** AVAILABLE DATA follows **
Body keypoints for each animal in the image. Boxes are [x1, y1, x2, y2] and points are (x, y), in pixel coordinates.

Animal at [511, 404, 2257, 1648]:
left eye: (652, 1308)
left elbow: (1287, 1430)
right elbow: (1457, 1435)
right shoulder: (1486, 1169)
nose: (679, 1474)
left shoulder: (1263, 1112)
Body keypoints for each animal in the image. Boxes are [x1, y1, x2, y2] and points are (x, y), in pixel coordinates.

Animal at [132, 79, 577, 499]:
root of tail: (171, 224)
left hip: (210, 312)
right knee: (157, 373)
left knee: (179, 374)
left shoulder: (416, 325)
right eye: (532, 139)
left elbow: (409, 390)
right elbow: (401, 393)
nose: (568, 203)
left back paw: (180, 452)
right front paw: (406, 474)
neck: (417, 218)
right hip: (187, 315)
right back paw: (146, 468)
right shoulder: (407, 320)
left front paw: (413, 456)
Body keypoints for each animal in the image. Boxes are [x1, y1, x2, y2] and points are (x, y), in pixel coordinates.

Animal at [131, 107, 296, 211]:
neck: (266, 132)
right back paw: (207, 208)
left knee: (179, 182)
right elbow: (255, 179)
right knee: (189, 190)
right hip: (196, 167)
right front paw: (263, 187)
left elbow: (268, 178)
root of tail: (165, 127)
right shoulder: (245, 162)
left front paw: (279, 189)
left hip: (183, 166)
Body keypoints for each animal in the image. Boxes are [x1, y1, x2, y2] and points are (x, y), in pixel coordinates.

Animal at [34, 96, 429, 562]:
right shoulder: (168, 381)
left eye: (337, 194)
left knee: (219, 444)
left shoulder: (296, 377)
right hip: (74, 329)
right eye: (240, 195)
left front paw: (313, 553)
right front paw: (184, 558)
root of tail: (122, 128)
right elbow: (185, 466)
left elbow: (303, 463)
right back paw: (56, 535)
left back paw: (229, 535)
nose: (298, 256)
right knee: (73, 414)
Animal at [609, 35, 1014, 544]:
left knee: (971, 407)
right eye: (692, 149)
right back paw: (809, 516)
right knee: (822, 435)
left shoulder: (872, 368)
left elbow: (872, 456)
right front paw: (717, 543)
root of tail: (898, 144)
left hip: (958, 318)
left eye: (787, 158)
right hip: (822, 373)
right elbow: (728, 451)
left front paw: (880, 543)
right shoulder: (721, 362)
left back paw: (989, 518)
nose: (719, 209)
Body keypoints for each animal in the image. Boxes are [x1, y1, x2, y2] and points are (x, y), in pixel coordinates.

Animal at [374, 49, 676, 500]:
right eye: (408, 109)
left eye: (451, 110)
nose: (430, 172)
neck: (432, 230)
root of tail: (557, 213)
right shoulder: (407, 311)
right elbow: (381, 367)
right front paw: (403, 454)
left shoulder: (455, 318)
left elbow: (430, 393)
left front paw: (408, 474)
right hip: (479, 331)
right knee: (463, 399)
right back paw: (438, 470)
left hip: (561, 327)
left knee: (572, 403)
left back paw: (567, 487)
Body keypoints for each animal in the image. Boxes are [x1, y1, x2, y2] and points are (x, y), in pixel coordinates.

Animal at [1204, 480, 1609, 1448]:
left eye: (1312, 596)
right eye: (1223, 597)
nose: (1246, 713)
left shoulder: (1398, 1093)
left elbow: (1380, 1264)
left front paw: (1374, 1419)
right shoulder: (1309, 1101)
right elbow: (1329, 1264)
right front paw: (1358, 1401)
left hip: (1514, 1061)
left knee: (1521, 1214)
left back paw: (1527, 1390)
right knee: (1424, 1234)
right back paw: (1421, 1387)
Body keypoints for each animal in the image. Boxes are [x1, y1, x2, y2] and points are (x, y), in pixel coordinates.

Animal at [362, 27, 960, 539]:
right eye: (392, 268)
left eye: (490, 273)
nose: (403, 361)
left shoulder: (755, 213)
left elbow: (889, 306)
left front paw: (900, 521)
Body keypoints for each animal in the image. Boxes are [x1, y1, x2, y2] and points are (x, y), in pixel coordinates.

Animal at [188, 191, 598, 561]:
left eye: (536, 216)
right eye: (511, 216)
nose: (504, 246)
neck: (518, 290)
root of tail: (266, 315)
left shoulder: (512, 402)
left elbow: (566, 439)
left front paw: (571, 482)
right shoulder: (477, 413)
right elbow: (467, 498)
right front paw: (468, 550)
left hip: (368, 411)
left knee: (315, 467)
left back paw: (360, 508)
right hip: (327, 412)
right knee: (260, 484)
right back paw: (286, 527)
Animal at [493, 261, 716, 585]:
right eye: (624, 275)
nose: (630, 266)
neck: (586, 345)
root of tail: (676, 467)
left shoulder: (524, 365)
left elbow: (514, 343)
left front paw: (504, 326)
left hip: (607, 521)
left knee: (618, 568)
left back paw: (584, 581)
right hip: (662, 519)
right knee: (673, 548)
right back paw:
** End of AVAILABLE DATA **
Take the line holding "root of tail: (676, 467)" and all lines after it through the end of the data, and set them down exactly.

root of tail: (676, 467)
left shoulder: (524, 365)
left elbow: (514, 343)
left front paw: (504, 326)
left hip: (607, 521)
left knee: (618, 568)
left back paw: (584, 581)
right hip: (662, 519)
right knee: (673, 548)
right back paw:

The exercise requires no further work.